By Vasilios Van de Verg
There are a few issues with my original plan.
The first issue is that a square inch is a lot larger than I originally thought, and my mosaic would have to be massive in order to have any level of detail. I decided to make the paper tiles ½ inch by ½ inch instead. I would also have to find smaller ceramic tiles, which leads into the second issue. The second issue was that there were no white square ceramic tiles smaller than one square inch. I scratched the painting idea entirely and elected to just find tiles that looked like the original mosaic’s background.

I then removed some of the glass tiles and put three rows of the stone tiles in their place.

There is now a third issue: The bottom tiles are irregular in size, so it would be very difficult to add in the box that the parrot stands on using tiles.
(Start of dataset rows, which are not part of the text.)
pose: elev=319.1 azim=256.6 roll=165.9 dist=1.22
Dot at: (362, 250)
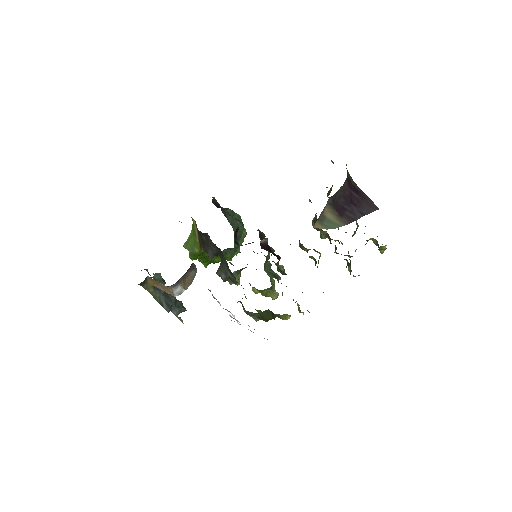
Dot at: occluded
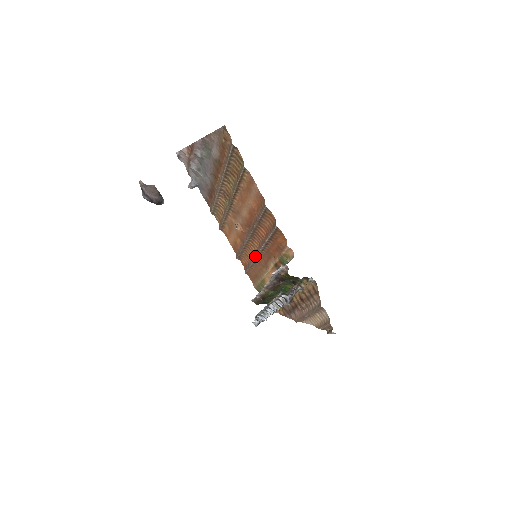
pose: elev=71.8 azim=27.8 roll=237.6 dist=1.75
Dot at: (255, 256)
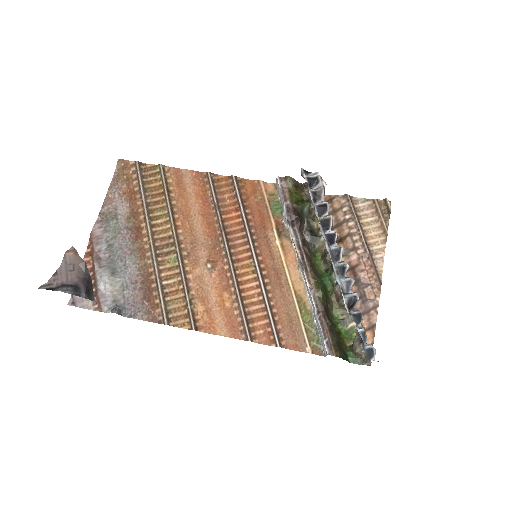
Dot at: (257, 270)
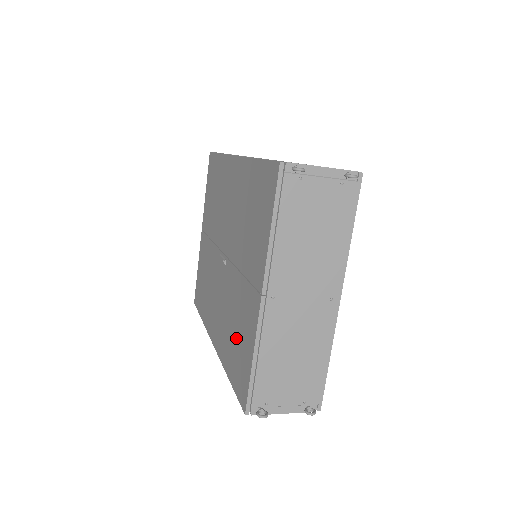
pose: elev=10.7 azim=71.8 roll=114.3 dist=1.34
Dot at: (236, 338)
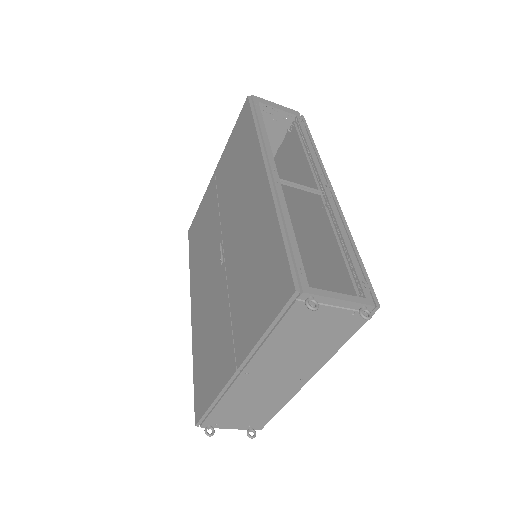
Dot at: (208, 354)
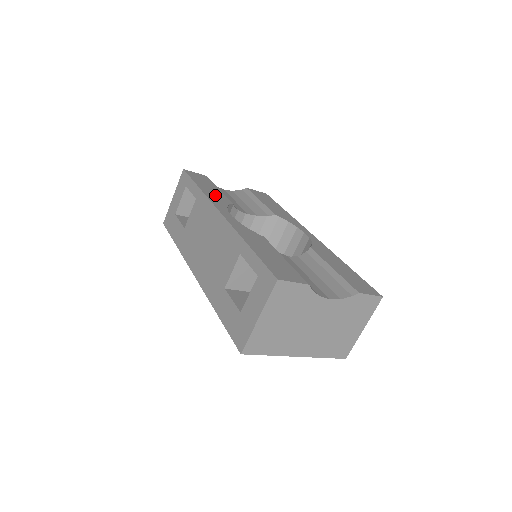
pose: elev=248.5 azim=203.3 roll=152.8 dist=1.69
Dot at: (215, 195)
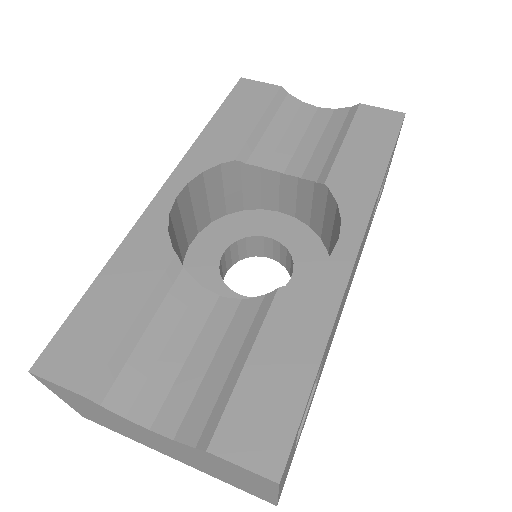
Dot at: (219, 141)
I decided instead to cut it out of paper. I was thinking about making it out of paper tiles, but since the shape I cut out was just a parallelogram, I felt that it would have been unnecessary and tedious.

I then made the base for the paper tiles by tracing an outline of the bird on black construction paper and cutting it out.

I then began to make the paper tiles. I made cuts in ½ inch wide strips of green construction paper every ½ an inch, leaving a small bit of paper still connected. I had trouble keeping the cuts clean and uniform, but I decided that it gave the tiles a feathered effect and did nothing to correct it.
I had a video of me cutting the paper strips but I can’t add videos to WordPress without getting the premium version.
I started attaching the paper tiles in rows along the paper silhouette of the bird. While I was doing this, I got the nagging feeling that maybe I was going about it the wrong way, and that it wasn’t going to be good. It certainly did not look good; the opus-vermiculatum effect only worked when the paper curved one way and when it was bent the other way the paper tiles would overlap each other (in hindsight I could have fixed this by removing the section of each strip that bent this way and flipping them, so they did not overlap). I pushed these thoughts aside and reassured myself that it only looked so bad because it was an unfinished project, and the final version.

I also cut out a beak and feet for the bird, but I forgot to take a picture before that.
When the parrot was finished I realized I was correct in thinking it was not going well. I considered restarting, but I had already gone through the meticulous process of laying down a strip of paper, waiting for the glue to dry, washing off glue I got on my fingers, going back to add another strip only to realize the glue had not set and messing up the previous strip, and so on. I decided to leave it be, and only added a round cut of black paper for an eye. I then put the pieces together.